Each morning, I begrudgingly awake to my stupid alarm. Since classes have started again, my sleep is so rudely and aggressively interrupted by a blaring ringtone from my phone. As you will come to learn in this column, I love my sleep, and I despise anyone or anything that disturbs it. When I battle with my alarm clock each day, I inevitably concede and get up. But, in the process of mustering the strength to get up and face the day, I enter a drawn-out grieving period full of denial, anger, bargaining, depression and acceptance — and I mourn the sleep I just lost.
We all know the first stage — denial. When the first alarm sounds, I deny my reality and close my eyes again. When the second alarm inevitably goes off, I’m stuck in my denial, thinking “I can’t believe I’m awake right now — I want to go back to bed.” My strategy here is “if you don’t think about the fact that it’s early and you have classes, then it’s not really even happening.” I deny and ignore the responsibilities I have to face during the day, and I stay under my comforter.
At the sound of my third and final alarm, I reach for my phone and check my notifications — I inevitably end up on TikTok. As I scroll and the minutes pass since my alarms went off, my anger settles. I fight the urge to fall back asleep. This post-sleep anger was definitely a problem when I was younger. My mom always tells me stories of her and my dad waking me up from my beloved car-ride naps in my car seat — good times. Whenever I was woken up, little me would instantly cry. It was not a sad cry, but rather an angry one — I was furious to be disturbed from my peaceful slumber. Thankfully, as I have grown up, however, I am much more capable of reigning in this fury and being more pleasant when I wake up — most of the time.

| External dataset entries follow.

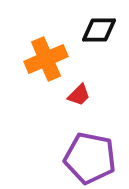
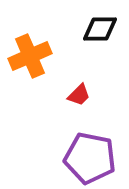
black diamond: moved 1 px right, 1 px up
orange cross: moved 16 px left, 3 px up
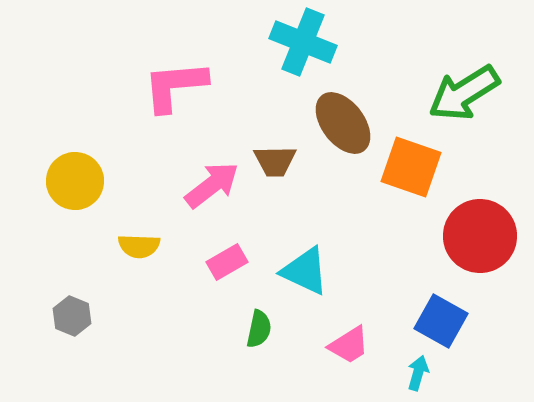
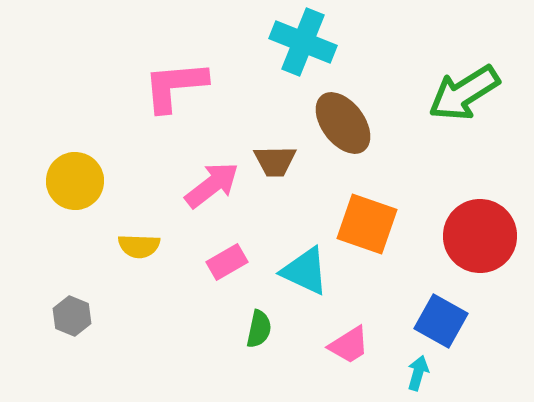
orange square: moved 44 px left, 57 px down
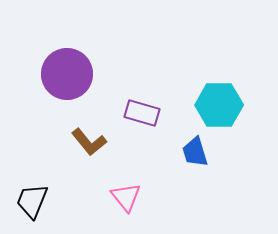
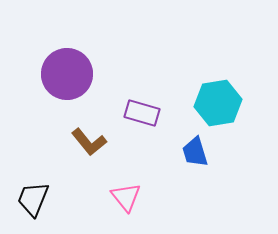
cyan hexagon: moved 1 px left, 2 px up; rotated 9 degrees counterclockwise
black trapezoid: moved 1 px right, 2 px up
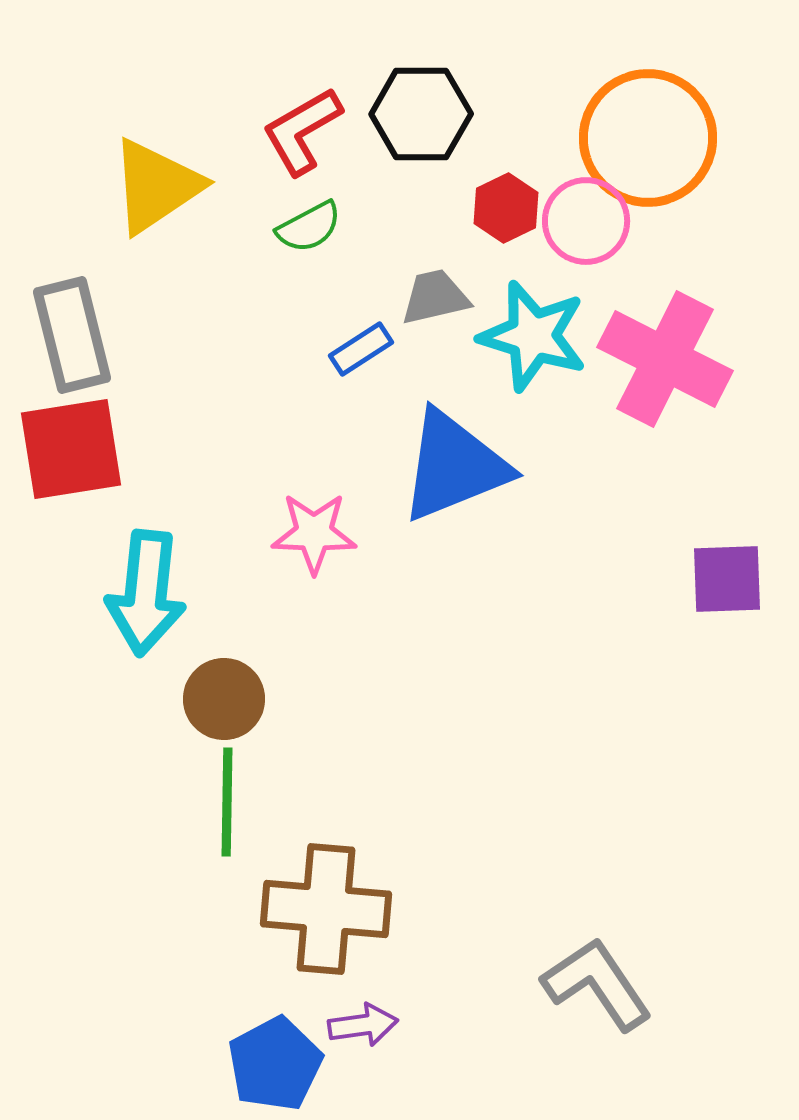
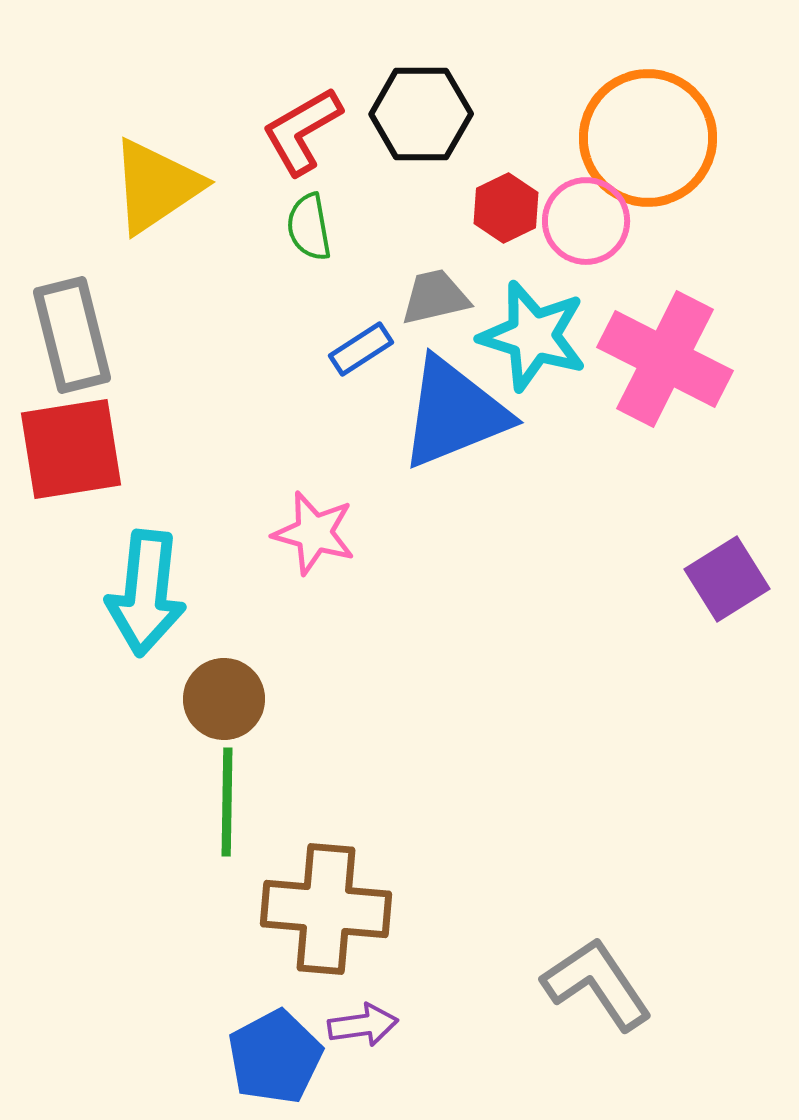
green semicircle: rotated 108 degrees clockwise
blue triangle: moved 53 px up
pink star: rotated 14 degrees clockwise
purple square: rotated 30 degrees counterclockwise
blue pentagon: moved 7 px up
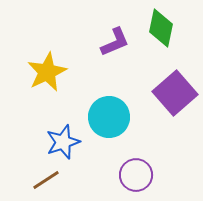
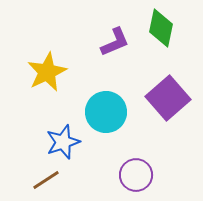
purple square: moved 7 px left, 5 px down
cyan circle: moved 3 px left, 5 px up
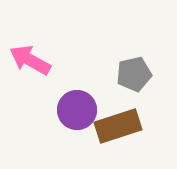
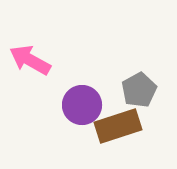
gray pentagon: moved 5 px right, 16 px down; rotated 16 degrees counterclockwise
purple circle: moved 5 px right, 5 px up
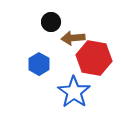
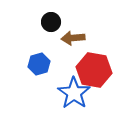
red hexagon: moved 12 px down
blue hexagon: rotated 15 degrees clockwise
blue star: moved 1 px down
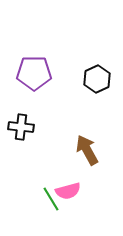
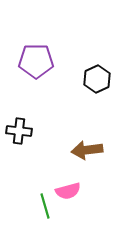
purple pentagon: moved 2 px right, 12 px up
black cross: moved 2 px left, 4 px down
brown arrow: rotated 68 degrees counterclockwise
green line: moved 6 px left, 7 px down; rotated 15 degrees clockwise
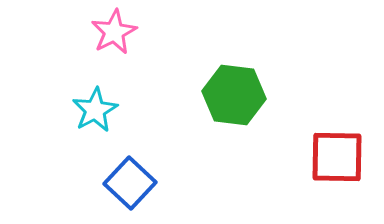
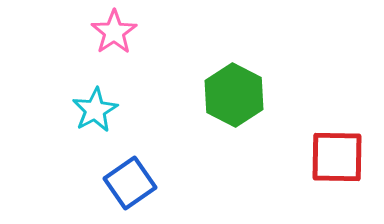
pink star: rotated 6 degrees counterclockwise
green hexagon: rotated 20 degrees clockwise
blue square: rotated 12 degrees clockwise
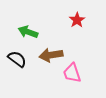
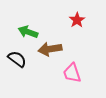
brown arrow: moved 1 px left, 6 px up
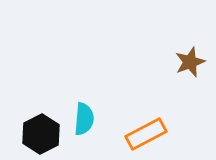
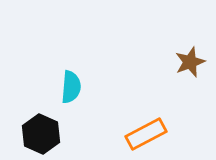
cyan semicircle: moved 13 px left, 32 px up
black hexagon: rotated 9 degrees counterclockwise
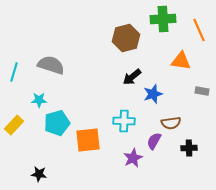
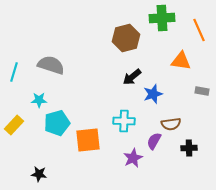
green cross: moved 1 px left, 1 px up
brown semicircle: moved 1 px down
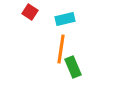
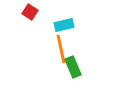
cyan rectangle: moved 1 px left, 6 px down
orange line: rotated 20 degrees counterclockwise
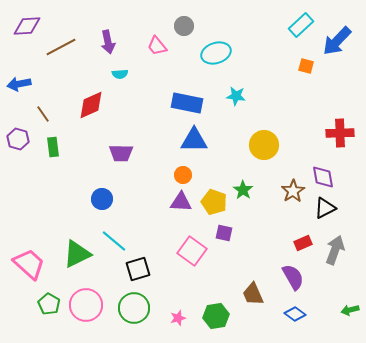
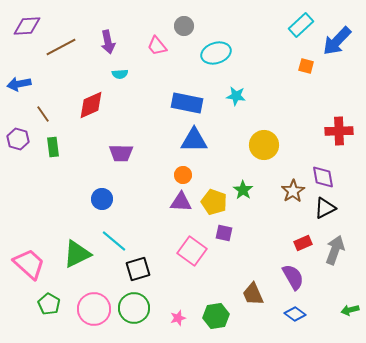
red cross at (340, 133): moved 1 px left, 2 px up
pink circle at (86, 305): moved 8 px right, 4 px down
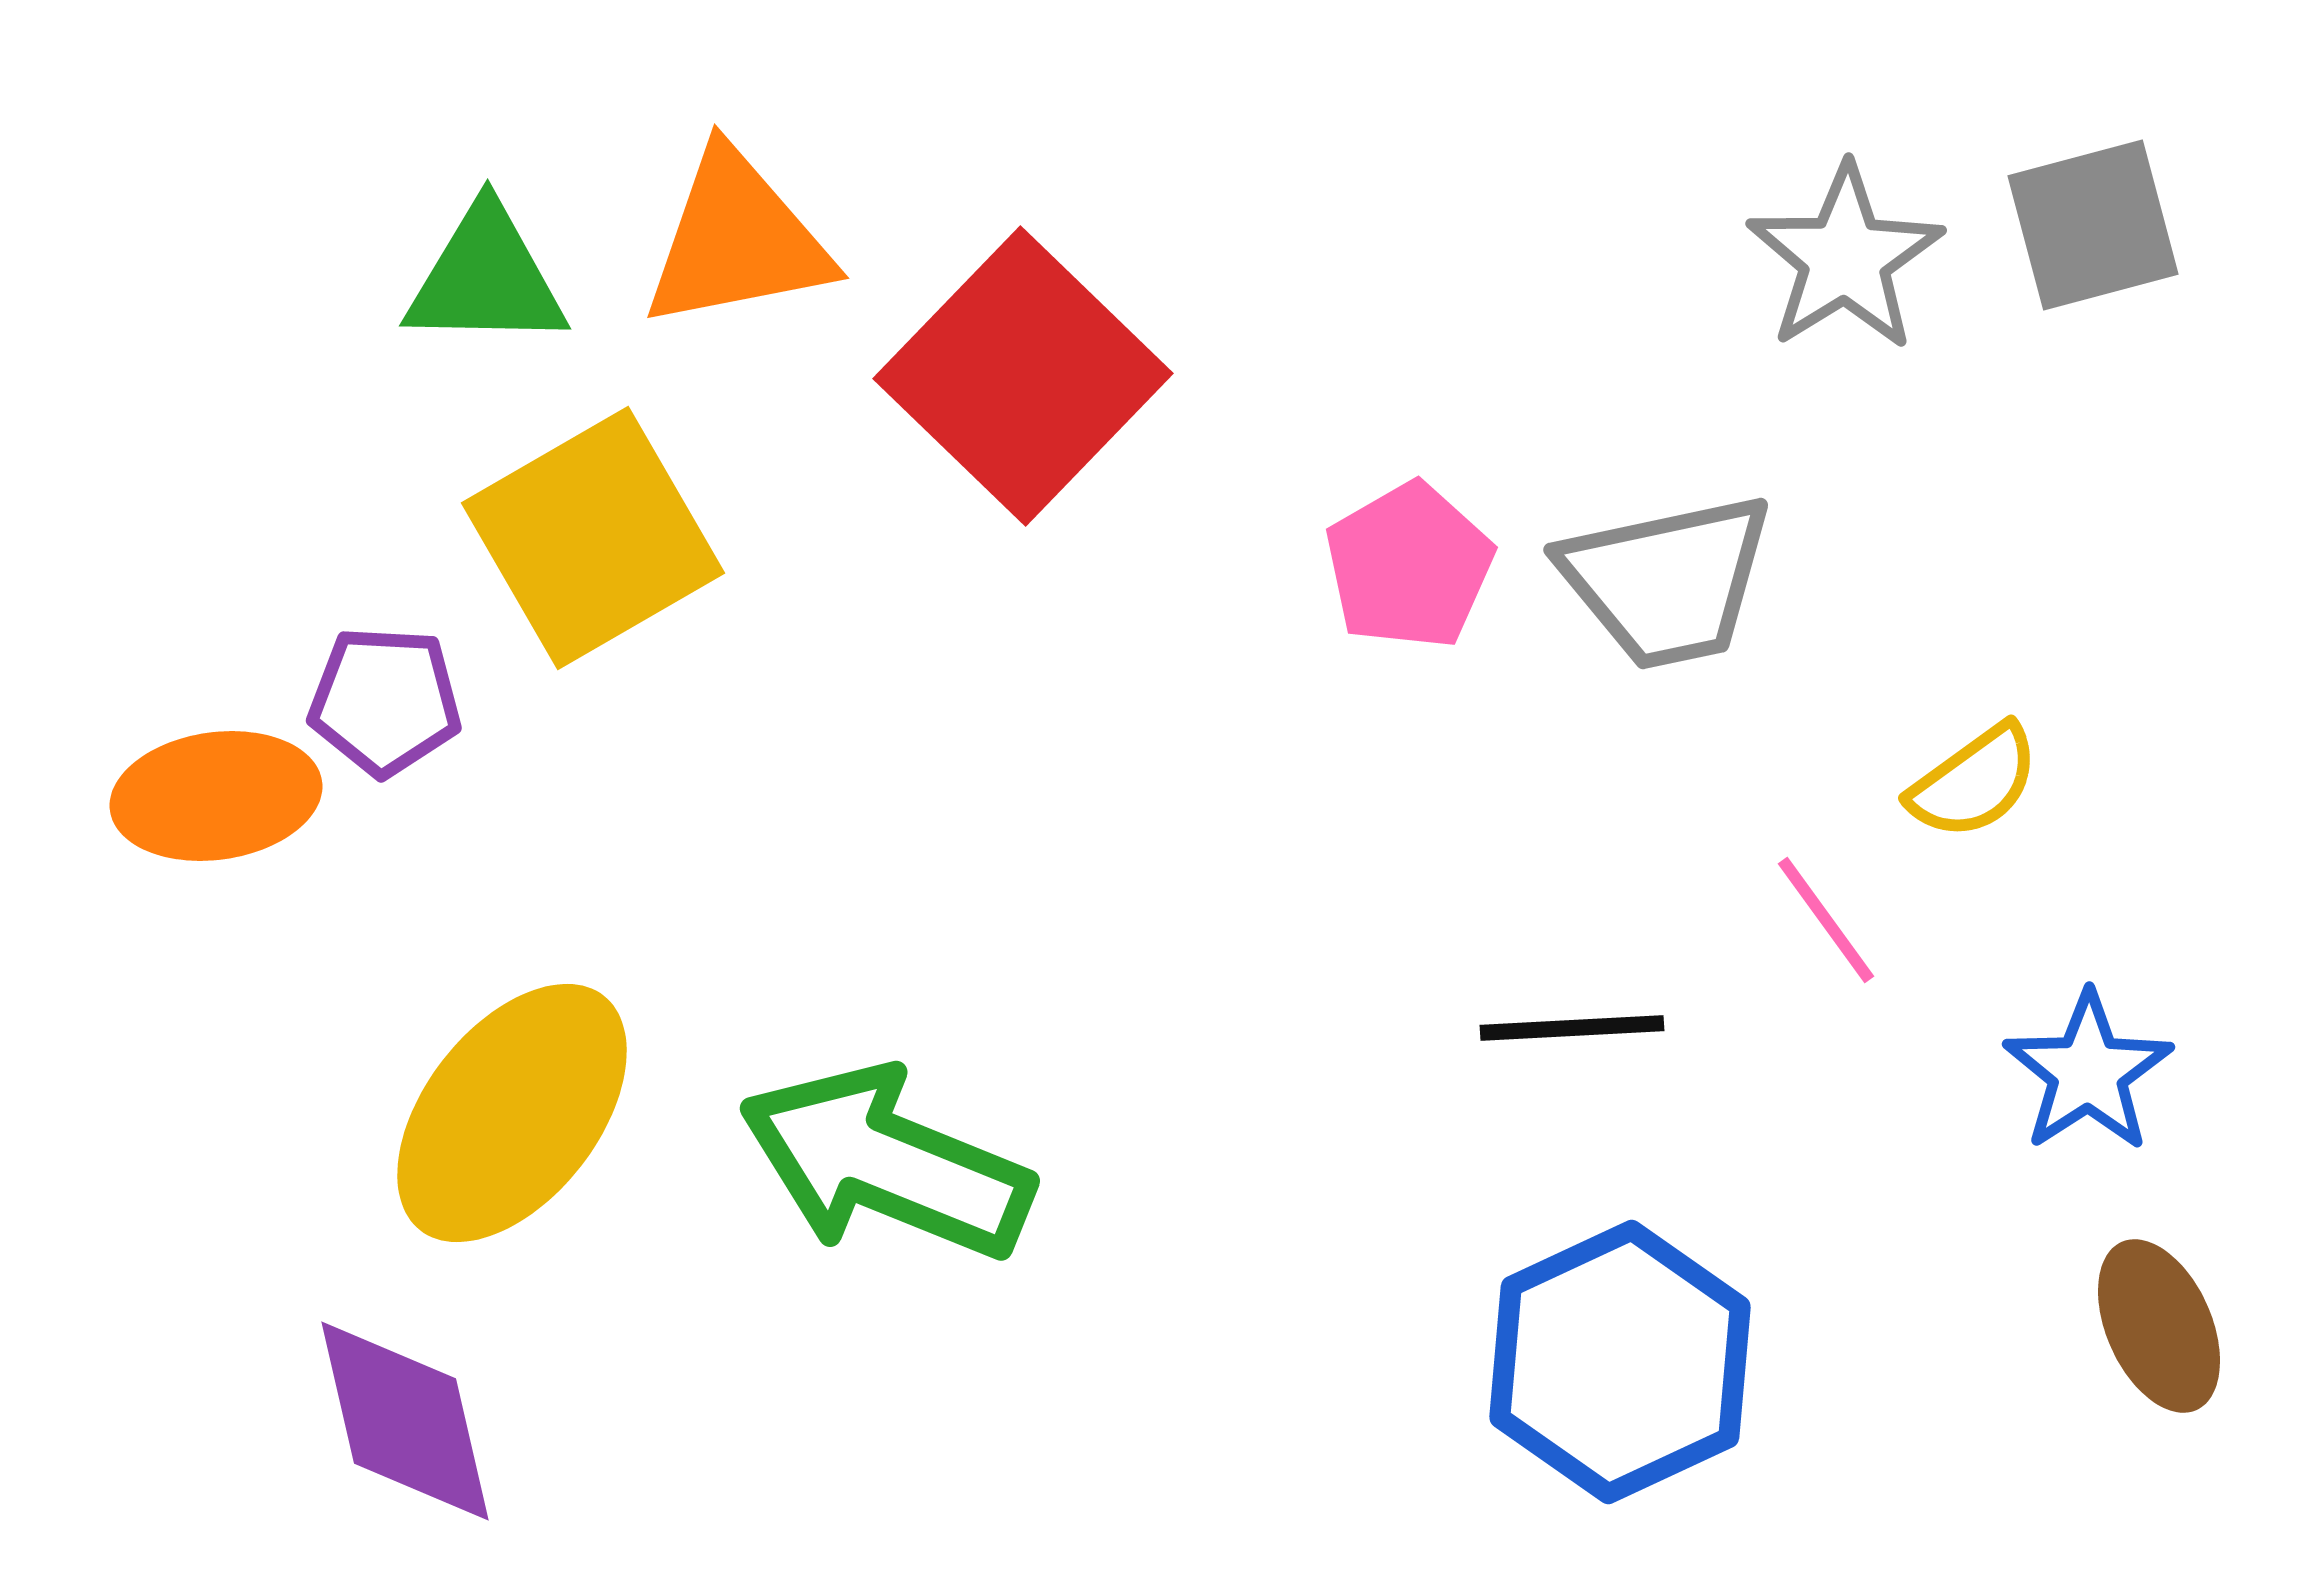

True story, the other day, when my first alarm went off, I lifted my arm to snooze it and instinctively did so with such anger and momentum that I broke a leg off of my dresser by slamming my alarm so hard. The thud of my dresser hitting the floor woke me up faster than any clock ever has. So yeah, I would say most of the time I can get through the anger phase quickly each morning.
After the anger phase, I begin to explore potential solutions — shifting from pure rage to the bargaining mindset. However, trying to convince yourself to skip classes and stay in your warm bed is a lot like arguing with a Trin bouncer when they’re in a “mood” — you both know what the end result will be, so you might as well just move right along. Nevertheless, I bargain and think if I get off of TikTok, skip breakfast and go to class naked, I can save enough time and gain 10 more minutes of precious sleep. Logical, right?
Eventually, I triumph over my inner voice that is putting up a strong fight, and I do it — I get out of bed! But as I brush my teeth and progress through my morning routine, the depression settles in. I feel sad that I have to put on my big girl pants for the day and be productive — life is hard!
By the time breakfast and, more importantly, coffee enter my system, I am past the depression phase. I have come to terms with starting the new day ahead of me, and I accept that I actually need to attend the classes I pay for. I feel ready to go — that is, to go do whatever it is we do all day in college. As my friend Abbie put it, we really just walk around and drink coffee all day, hopping from one place to the next. In accepting and embracing the fact that I’m up and at ‘em, I check for my phone, wallet, keys and I am out the door.
Evidently, I am a difficult person to wake — just ask my current and past roommates, my old camp counselors, my parents or my dresser.